A reminder about the risks involved in the carriage of bagged rice.




Five years ago, an article in Gard News issue No. 1741 set out guidelines to be followed by shipowners and operators when contracted to carry bagged rice.  Gard's Marseilles correspondents have recently issued a reminder of the risks, problems and potential costs and liabilities which a shipowner can face if appropriate steps are not taken before, during and after a voyage to avoid or minimise exposure for loss of or damage to bagged rice. The advice is based on Gard's correspondents' experience in West Africa, but may apply to other areas as well.

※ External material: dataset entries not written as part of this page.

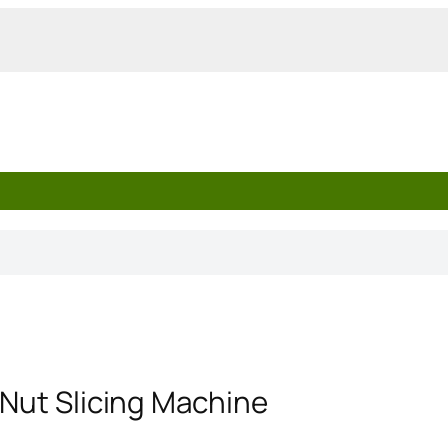
 Nut Slicing Machine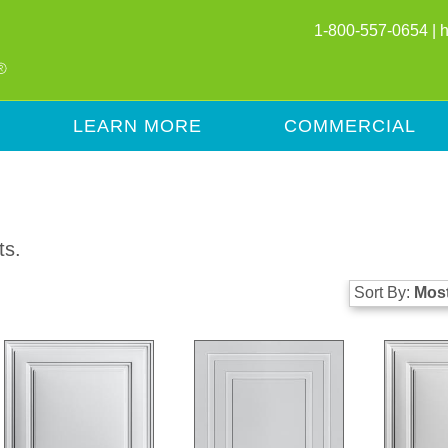
1-800-557-0654 |
LEARN MORE
COMMERCIAL
ts.
Sort By:
Most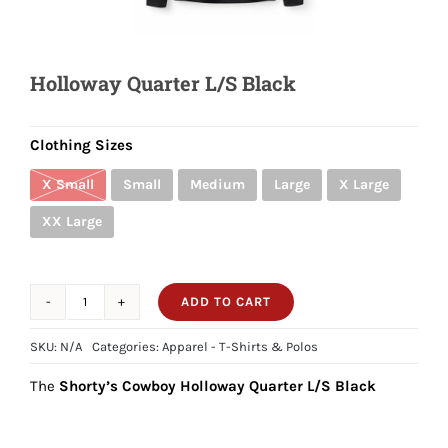
Shorty’s on the Road
Holloway Quarter L/S Black
Custom Hats
Clothing Sizes
Renovation
X Small
Small
Medium
Large
X Large
XX Large
Videos
ADD TO CART
Holloway
About Us
Quarter
SKU:
N/A
Categories:
Apparel - T-Shirts & Polos
L/S
Items
The
Shorty’s Cowboy Holloway Quarter L/S Black
Black
quantity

They refer particularly to the three deadly "S"s:
- Shortage (either of bags themselves or as a result of torn bags);
- Sweat or Sea water damage;
- Stevedore damage;
to which a fourth can be added: Spurious Customs fines, which are often imposed when cargo is said to be short-delivered.

According to the correspondents, a lot of work can be done before a single bag is loaded.   Much of this work can be described as loss prevention and risk management: being aware of the interests of the other parties involved (shippers, charterers, buyers, cargo insurers, etc.) and the steps they take to protect their position.  It includes:

Quality control at loadport   
Where is the cargo coming from (i.e., trucks, barges, direct from the warehouse)?  For how long has it been stored at the loadport(s), what is its humidity level and temperature, is it in a sound condition for carriage?

Are those on board satisfied with the dunnage provided (and if not, what can they do about it), are they satisfied that appropriate ventilation channels are built into the stow?   If there is more than one discharge port, has the cargo been separated so that the correct quantity (no more and no less) for each port is easily identifiable?   Have the hatches been sealed after loading and, if so, have the shippers and charterers been invited to witness the sealing?

The voyage
Has the master received any instructions from shippers/charterers concerning ventilation and, if so, are these being followed?   If not, why not?   Are the weather conditions being monitored and recorded properly?   Is ventilation being carried out in accordance with correct procedures?

At discharge port
Assuming that seals were applied to the hatches at the loadport(s), have the receivers and charterers been invited to witness the unsealing?  Will a draft survey be carried out?  Has the shipowner arranged for an outturn tally (covering the quantity/number of bags) and survey (quality/condition)?   Does the owner have his own (not charterers') protecting agent?   Are appropriate protests being made?   The stevedores' outturn report is often a vital document, which is given a lot of weight by local courts and Customs officials.   The master should ensure this is properly and appropriately claused/endorsed.

One important principle, which applies to all these points, is that it is essential that the necessary evidence, both written and visual (photographic and/or video), of all steps taken and instructions given is obtained and retained.    The primary responsibility in this respect is on those on board, but it is important that they receive full support from the shipowner and from his representatives and agents.

Remember that evidence is, as always, the key to protecting the interests of the shipowner.

We thank Messrs ETIC sas, Marseilles for providing the information on which this article is based.

1 "The carriage of bagged rice from the Far East to West Africa".